Accanto al Cristianesimo, un cristianesimo certo problematico e non dogmatico, convive nell’animo e nella mente di Paciucci - evidente ancora una volta la lezione di Pasolini - il Marxismo: “Il comunismo è morte allucinata / e Cristo che ritorna senza fine / vessillo che s’avvolge nell’amata / speranza urlante a vita tra le spine.” oppure “E dov’è il comunismo lì c’è Dio” Ma anche nei confronti del Comunismo c’è un atteggiamento di odio e amore o meglio ancora, citando Pasolini, lo scandalo del contraddirsi, dell’essere contro e a favore: “Il comunismo è tappa dell’errore, / è svista della storia e ne è il respiro, / è l’occhio podagroso che l’amore / può sciogliere in ruscelli di zaffiro.”
Ma come abbiamo detto Paciucci è anche incline alla bellezza, capace di momenti di struggente tenerezza verso la propria donna: “Vorrei cucirmi vivo nel tuo specchio, / guardarti più di sempre farti bella, / sfiorarti sorridente mentre invecchio / scolpito dalle ciglia d’una stella.” o nei confronti della sua città natia, ancoraggio sicuro, nonostante i furori giovanili in cui si dibatteva nella speranza di uscirne fuori, e di respirare dopo reclusioni coatte e “domeniche deluse“; Rieti “città nepente“, a cui bisogna necessariamente ritornare per dare un senso ai propri vagabondaggi, per evitare che i viaggi siano semplici spostamenti fisici.
Oggetti simbolici di questo mondo poetico sono: nuche; crani; croci; nervi, sangue; polpa; lame; feti; braci che ricorrono e si rincorrono con una certa frequenza in una lotta inesausta e mai doma dove il sogno non si piega alla realtà e la realtà per quanto preannunci crolli e macerie riesce sempre a risorgere come un’araba fenice dalle sue stesse rovine. “Frollo frinire del cranio, pensieri / clinicamente s’appendono molli / a frali travi di spume e cimieri / svettano sopra fanfare di crolli“.

*Dati in esame*.
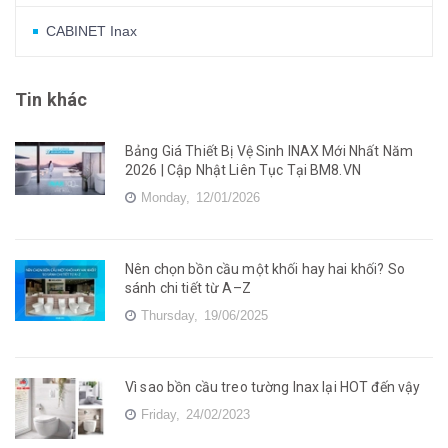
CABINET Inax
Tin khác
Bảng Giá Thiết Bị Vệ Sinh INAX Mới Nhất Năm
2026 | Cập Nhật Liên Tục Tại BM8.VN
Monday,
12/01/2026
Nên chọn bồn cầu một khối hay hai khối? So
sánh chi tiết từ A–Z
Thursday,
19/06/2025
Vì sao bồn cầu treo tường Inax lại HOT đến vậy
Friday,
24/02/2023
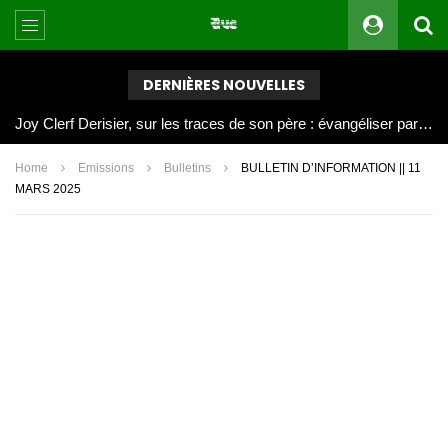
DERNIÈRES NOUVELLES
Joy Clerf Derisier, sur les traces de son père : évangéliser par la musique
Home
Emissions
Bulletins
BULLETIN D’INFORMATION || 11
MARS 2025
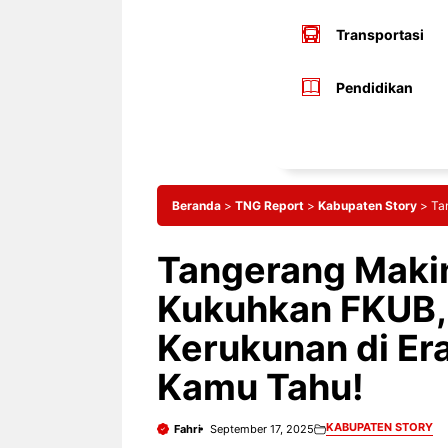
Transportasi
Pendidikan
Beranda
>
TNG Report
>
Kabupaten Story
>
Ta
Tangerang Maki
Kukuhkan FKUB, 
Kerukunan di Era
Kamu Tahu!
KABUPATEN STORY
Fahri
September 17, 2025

*Istruzioni del compito*. Prosegui il testo sulla poesia di Paciucci dopo la sua ultima frase. Le voci sono materiale a sé stante.

*Spazio risposta*.
Poesia colta, quella di Paciucci, ricca di implicazioni e di rimandi, costruita da sempre con un linguaggio ricercato e affilato come la lama di un bisturi, mosso con chirurgica precisione per incidere i bubboni di pus e sangue infetto che si annidano sotto la superficie cutanea. A questa straordinaria precisione lessicale bisogna aggiungere, nelle quartine, l’esatta misura del verso; sono endecasillabi a rima alternata che sembrano voler disciplinare una materia magmatica più implosa che esplosa, ricorrendo anche a una ricca ed efficacissima strumentazione retorica: metafore, metonimie, sinestesie e soprattutto ossimori, conformemente alle contrapposizioni di cui abbiamo parlato. Valga per tutti l’icastico esempio “Feto canuto” o lo straordinario componimento col quale concludo questa mia breve introduzione: “Peso del vuoto / del pugno dentro / la testa piena: / spigoli dalla nuca alla tempia / netti s’innalzano infetti / chiusi nel vuoto / del pugno pieno.”